### WORK TASK
In the records below, find the line with "Note: Add a" and the line with "For the definition". Print both exactly, along with every line between them, and no other line.

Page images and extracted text

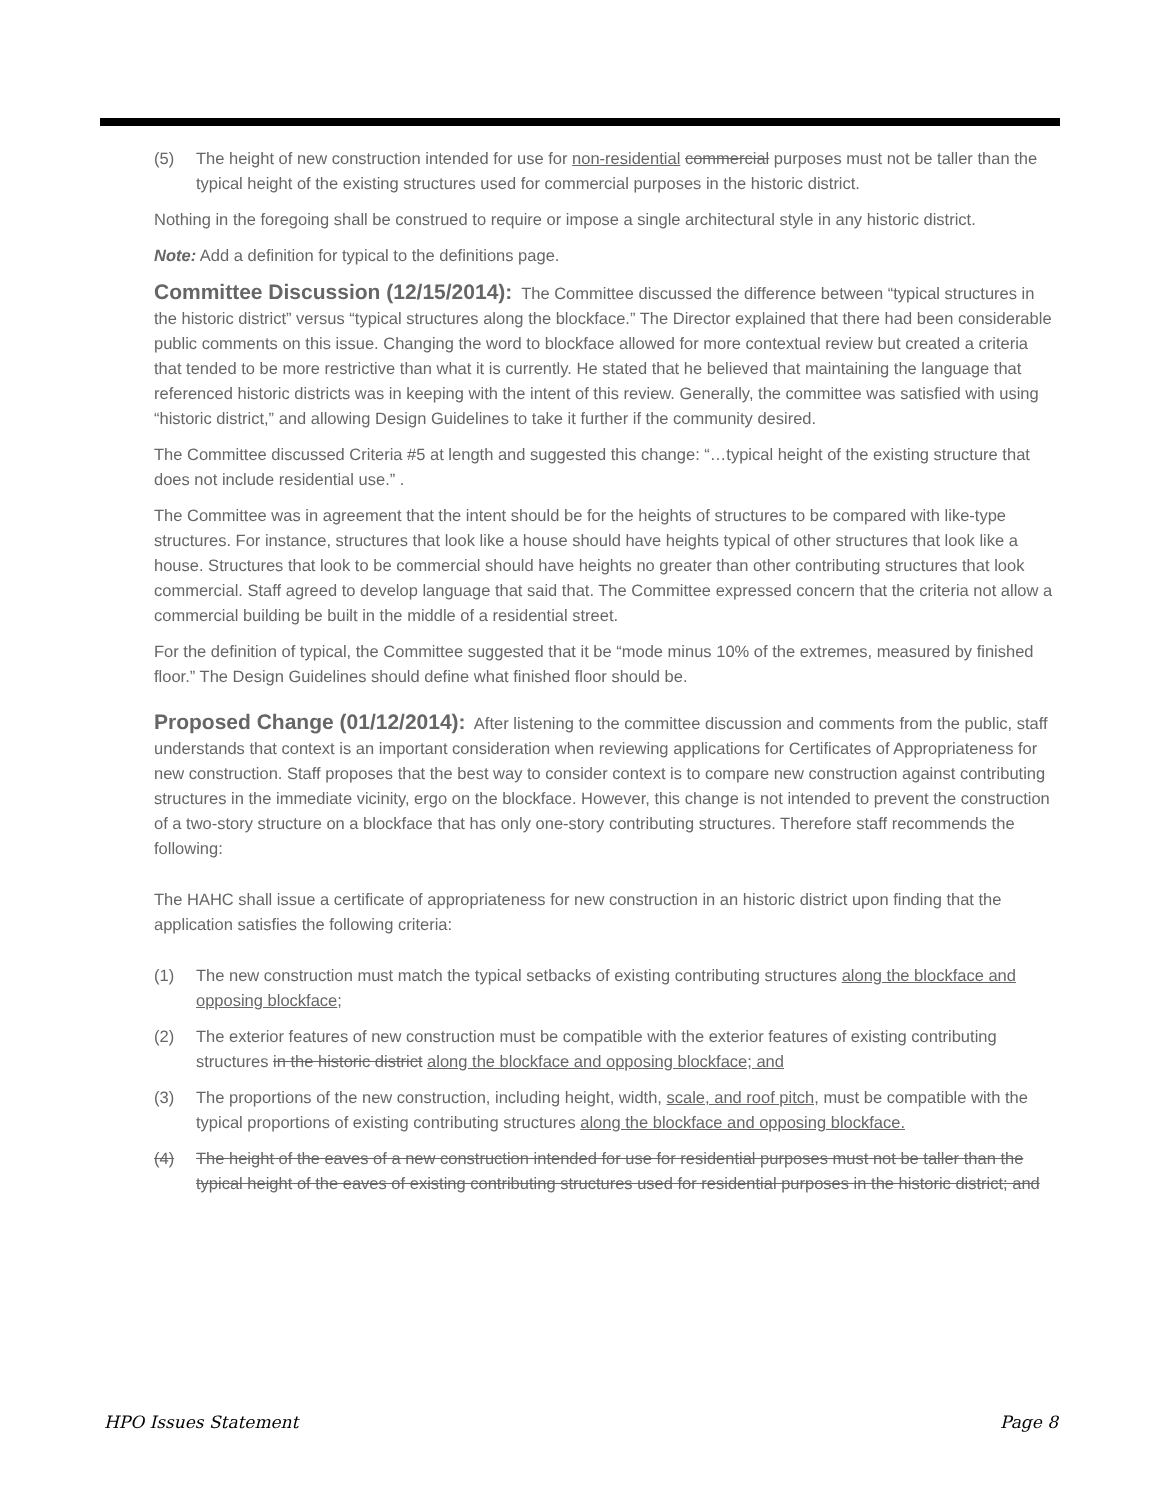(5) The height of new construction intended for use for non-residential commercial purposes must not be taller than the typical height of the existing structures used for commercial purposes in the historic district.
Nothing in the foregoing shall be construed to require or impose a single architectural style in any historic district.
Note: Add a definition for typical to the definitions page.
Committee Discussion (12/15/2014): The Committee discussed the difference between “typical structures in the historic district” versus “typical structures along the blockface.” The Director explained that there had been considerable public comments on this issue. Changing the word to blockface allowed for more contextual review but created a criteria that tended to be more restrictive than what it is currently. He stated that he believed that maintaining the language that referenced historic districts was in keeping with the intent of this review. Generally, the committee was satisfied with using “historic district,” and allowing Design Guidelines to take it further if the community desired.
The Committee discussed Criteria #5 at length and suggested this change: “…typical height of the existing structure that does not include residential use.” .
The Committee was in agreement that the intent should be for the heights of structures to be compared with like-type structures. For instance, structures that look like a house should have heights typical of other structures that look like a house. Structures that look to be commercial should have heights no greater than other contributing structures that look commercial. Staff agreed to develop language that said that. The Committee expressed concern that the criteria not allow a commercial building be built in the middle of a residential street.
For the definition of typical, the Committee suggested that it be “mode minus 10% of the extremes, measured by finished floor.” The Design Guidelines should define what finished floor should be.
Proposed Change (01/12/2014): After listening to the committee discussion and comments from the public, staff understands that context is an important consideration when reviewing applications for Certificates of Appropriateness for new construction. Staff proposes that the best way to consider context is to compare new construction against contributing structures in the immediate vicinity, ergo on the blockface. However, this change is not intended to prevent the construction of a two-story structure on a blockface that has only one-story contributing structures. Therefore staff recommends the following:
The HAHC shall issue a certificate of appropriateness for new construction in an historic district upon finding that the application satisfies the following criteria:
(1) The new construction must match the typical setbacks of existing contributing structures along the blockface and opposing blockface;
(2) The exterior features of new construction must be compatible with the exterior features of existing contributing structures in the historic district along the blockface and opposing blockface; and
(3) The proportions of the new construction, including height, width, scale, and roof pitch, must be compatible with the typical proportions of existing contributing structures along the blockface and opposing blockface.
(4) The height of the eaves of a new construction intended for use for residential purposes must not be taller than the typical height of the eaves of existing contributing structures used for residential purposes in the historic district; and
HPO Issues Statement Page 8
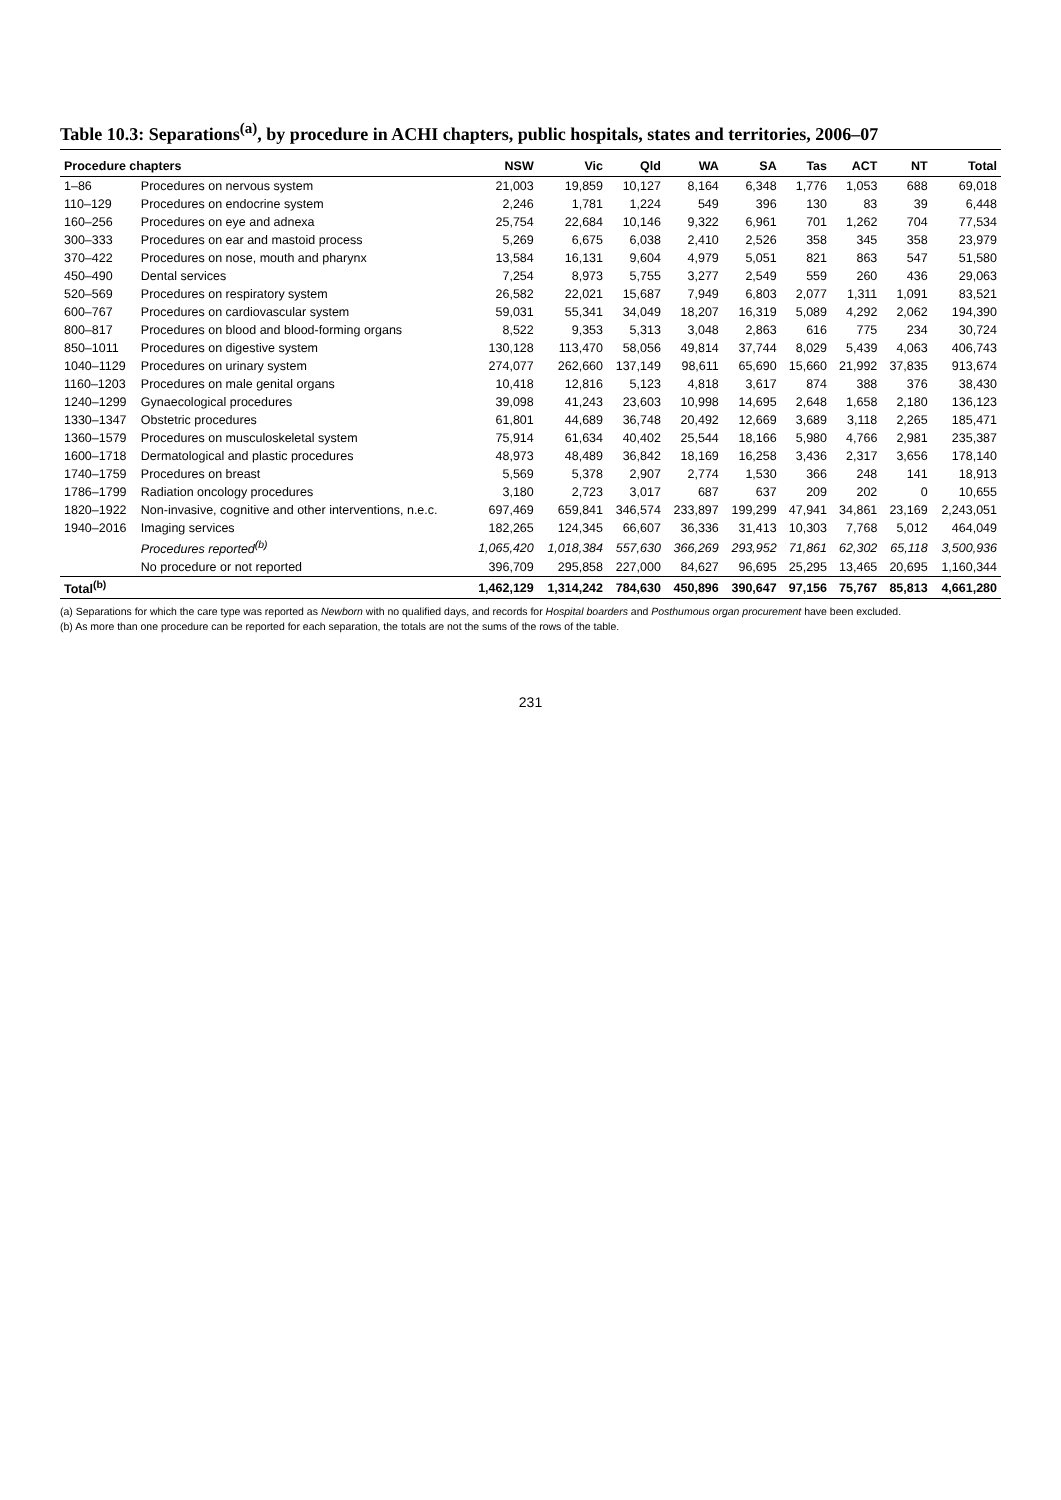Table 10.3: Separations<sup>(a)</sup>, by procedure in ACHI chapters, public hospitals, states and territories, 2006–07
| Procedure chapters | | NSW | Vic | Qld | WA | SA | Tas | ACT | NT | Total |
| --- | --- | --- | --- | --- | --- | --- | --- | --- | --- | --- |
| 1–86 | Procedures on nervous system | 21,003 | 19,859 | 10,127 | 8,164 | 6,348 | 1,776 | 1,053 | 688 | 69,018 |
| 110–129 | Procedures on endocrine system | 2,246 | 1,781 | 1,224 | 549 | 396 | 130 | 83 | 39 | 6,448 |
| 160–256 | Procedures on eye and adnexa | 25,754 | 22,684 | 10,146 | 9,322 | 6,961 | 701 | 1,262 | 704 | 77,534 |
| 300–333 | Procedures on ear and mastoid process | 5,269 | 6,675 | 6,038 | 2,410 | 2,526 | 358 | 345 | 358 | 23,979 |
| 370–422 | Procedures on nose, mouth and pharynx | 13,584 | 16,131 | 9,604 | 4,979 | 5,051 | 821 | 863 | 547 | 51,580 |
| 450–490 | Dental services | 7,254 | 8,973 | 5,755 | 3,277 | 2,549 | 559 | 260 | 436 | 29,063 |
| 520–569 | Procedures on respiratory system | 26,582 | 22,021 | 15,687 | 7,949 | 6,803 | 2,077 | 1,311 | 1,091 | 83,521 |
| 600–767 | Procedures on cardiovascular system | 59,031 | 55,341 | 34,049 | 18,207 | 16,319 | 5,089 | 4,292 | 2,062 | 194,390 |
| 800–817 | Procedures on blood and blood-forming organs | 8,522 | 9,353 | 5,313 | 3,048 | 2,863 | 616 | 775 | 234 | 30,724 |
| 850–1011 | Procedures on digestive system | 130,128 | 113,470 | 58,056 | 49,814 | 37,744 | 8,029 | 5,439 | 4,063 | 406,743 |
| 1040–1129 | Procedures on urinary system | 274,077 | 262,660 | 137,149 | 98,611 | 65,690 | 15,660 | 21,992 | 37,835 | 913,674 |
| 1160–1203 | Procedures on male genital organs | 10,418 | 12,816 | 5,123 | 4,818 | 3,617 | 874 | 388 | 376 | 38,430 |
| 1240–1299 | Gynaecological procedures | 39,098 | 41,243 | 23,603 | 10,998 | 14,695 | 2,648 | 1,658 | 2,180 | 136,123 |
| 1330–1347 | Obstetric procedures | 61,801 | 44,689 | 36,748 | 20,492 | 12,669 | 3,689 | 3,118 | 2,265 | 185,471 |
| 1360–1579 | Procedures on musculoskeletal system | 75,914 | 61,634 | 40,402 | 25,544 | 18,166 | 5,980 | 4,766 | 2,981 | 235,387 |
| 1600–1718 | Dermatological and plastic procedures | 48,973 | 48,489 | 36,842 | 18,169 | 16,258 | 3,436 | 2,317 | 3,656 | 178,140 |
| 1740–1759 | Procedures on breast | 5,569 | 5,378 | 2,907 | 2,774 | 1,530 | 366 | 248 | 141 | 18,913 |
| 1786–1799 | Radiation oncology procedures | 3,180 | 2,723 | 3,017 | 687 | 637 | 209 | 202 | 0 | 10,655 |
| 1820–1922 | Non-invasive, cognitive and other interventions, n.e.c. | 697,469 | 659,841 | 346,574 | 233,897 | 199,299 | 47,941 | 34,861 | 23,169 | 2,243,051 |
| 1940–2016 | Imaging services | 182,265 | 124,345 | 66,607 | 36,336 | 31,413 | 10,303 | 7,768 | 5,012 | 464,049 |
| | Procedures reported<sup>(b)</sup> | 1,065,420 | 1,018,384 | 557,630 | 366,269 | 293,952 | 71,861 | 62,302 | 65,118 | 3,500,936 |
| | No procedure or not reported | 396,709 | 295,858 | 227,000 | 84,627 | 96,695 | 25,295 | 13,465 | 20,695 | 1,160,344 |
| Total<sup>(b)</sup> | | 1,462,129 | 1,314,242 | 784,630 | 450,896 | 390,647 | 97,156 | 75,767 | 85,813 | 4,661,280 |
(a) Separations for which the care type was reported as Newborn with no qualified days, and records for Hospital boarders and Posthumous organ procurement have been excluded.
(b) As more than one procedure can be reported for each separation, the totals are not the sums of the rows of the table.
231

### TASK SOLUTION
Note: Add a definition for typical to the definitions page.
Committee Discussion (12/15/2014): The Committee discussed the difference between “typical structures in the historic district” versus “typical structures along the blockface.” The Director explained that there had been considerable public comments on this issue. Changing the word to blockface allowed for more contextual review but created a criteria that tended to be more restrictive than what it is currently. He stated that he believed that maintaining the language that referenced historic districts was in keeping with the intent of this review. Generally, the committee was satisfied with using “historic district,” and allowing Design Guidelines to take it further if the community desired.
The Committee discussed Criteria #5 at length and suggested this change: “…typical height of the existing structure that does not include residential use.” .
The Committee was in agreement that the intent should be for the heights of structures to be compared with like-type structures. For instance, structures that look like a house should have heights typical of other structures that look like a house. Structures that look to be commercial should have heights no greater than other contributing structures that look commercial. Staff agreed to develop language that said that. The Committee expressed concern that the criteria not allow a commercial building be built in the middle of a residential street.
For the definition of typical, the Committee suggested that it be “mode minus 10% of the extremes, measured by finished floor.” The Design Guidelines should define what finished floor should be.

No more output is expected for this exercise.